Above all, I had learned to understand the raw materials I was working with: this particular snare drum, that saxophone, that Marshall amp — and to let them tell me what sort of help they needed, which was often almost none at all. Yes, I needed all the technical knowledge I had worked so hard to acquire, and often I had to reach deep into my engineer’s bag of tricks to solve a problem, or make an exceptional flourish, but more often than not the important part — and this was the hardest thing of all to learn — was knowing what not to do.

And that was what was so impressive, and so wise, about our dinner at Chez Panisse. I’ve been to many of the world’s best restaurants, and have certainly been dazzled by some flamboyantly innovative cooking, but that’s not what this was at all. The meal I was served was simple enough: braised beef ribs, peas and carrots, mashed potatoes, paired with a sturdy California Zinfandel — but what stood out was the utter lack of razzle-dazzle, of ego, of an artist saying “look at me!!” There were, instead, just perfect braised beef ribs, perfect peas, perfect carrots, and some very unassuming mashed potatoes, all in exquisite and mutually supportive harmony. It took me a little while to appreciate this — I was enjoying everything so much on a gustatory level that I didn’t grasp it intellectually at first — but I finally got there, and marveled at how perfectly it exemplified the same principle it had taken me so painfully long to glimpse in my own line of work.
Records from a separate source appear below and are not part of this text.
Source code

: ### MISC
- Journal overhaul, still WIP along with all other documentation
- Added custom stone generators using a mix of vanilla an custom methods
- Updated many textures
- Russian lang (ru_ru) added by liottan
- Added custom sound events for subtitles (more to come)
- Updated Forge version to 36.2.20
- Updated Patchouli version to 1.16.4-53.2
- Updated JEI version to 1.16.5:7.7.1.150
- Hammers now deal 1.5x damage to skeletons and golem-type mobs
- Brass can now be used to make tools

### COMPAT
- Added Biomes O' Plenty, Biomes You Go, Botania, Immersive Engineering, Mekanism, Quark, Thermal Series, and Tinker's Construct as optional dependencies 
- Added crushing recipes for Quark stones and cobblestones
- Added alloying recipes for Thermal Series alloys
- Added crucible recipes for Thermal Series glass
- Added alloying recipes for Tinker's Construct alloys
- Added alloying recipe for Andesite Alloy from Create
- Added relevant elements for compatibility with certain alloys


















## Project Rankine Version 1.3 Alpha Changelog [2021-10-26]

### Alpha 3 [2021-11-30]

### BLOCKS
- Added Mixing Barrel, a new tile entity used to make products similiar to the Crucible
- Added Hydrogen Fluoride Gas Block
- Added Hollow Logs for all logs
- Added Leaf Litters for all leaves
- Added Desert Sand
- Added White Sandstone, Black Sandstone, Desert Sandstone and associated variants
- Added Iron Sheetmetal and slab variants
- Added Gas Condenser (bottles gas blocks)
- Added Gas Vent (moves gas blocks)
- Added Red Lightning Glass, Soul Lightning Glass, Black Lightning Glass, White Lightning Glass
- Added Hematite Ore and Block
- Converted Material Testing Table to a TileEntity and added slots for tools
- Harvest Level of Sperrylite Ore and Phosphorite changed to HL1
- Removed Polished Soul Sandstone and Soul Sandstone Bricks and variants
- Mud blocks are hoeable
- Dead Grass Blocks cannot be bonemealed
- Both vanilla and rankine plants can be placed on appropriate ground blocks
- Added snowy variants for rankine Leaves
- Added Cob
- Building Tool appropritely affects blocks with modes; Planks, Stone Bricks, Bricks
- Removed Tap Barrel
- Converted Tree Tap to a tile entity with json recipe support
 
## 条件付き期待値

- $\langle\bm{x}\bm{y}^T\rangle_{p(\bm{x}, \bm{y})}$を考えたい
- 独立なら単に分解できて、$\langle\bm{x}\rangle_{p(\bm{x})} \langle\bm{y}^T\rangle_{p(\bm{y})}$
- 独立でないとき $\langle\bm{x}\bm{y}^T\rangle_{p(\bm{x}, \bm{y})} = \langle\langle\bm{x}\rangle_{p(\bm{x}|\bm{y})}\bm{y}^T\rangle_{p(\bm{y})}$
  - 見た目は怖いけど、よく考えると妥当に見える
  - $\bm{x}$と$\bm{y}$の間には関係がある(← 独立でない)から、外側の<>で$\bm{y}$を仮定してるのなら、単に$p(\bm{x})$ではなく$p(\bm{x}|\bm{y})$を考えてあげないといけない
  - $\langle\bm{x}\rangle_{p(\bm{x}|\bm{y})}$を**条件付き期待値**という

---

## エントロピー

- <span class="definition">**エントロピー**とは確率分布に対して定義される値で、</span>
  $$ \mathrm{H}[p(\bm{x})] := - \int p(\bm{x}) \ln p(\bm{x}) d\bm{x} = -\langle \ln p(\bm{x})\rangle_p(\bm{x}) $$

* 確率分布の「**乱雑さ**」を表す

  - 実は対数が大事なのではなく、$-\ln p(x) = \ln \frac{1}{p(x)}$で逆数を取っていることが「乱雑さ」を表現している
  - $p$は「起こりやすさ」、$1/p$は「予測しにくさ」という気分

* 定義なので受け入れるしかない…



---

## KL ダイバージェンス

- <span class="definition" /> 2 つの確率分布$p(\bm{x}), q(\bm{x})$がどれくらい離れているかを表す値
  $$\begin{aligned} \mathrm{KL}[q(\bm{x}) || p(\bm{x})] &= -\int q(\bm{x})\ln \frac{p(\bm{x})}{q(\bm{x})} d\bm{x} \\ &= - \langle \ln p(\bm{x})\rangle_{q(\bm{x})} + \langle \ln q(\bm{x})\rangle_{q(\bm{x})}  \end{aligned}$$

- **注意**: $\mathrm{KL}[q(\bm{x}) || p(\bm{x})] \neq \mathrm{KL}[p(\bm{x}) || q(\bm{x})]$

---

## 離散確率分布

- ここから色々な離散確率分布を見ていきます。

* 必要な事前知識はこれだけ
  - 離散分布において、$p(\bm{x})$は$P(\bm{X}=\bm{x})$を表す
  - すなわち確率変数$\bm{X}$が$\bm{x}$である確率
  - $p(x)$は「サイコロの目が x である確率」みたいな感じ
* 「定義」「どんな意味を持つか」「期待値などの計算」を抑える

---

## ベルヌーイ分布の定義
There’s much more I could say about all this, but in short: Alice Waters is a genius, and if you are ever in the Bay Area, you must eat at her restaurant.


  1. Charles says

    This post needs more cowbell.

    Seriously, though, I don’t know if I’ve ever mentioned this before, but my brother works as a sound engineer. He’s actually more of a musician, but he has been mixing his own stuff for so long that apparently he has developed some talent in that area. Not being a sound engineer myself, I wouldn’t be able to offer an expert opinion on said talent, but the stuff he does sounds pretty good to me.

    He also happens to live in New York–in Brooklyn, in fact. I’m definitely going to send him the link to this post. I don’t know how small the world of sound engineering is in New York (I’m guessing it’s actually pretty big), but that would be weird if your paths crossed one of these days. He’s still at the starting-out stage, though–at least compared to you (for comparison: when you were starting to learn the arcane art of record making, my brother was learning how to live without a diaper).

    Posted June 17, 2008 at 4:24 am | Permalink
  2. Malcolm says

    Hi Charles,

    By all means send him my contact information; if there is anything a dotard like me can do for him I’ll be happy to.

    Posted June 17, 2008 at 10:20 am | Permalink
  3. bob koepp says

    I’m not much of a foodie myself, but I sure do enjoy the stuff. In my opinion, if you start with good, fresh materials, simple (but careful) preparation is all that’s needed to make a wonderful meal. It helps, of course, to know what flavors and textures work well together, but the preparation doesn’t have to be “fancy.” It was actually a pretty good chef who told me that “home style” cooking with high quality ingredients is what best satisfies the hungry soul.

    Posted June 17, 2008 at 3:21 pm | Permalink
  4. Malcolm says

    Yes, Bob — as with so many things, if you can just start with the right foundation and avoid screwing up, you’re most of the way there.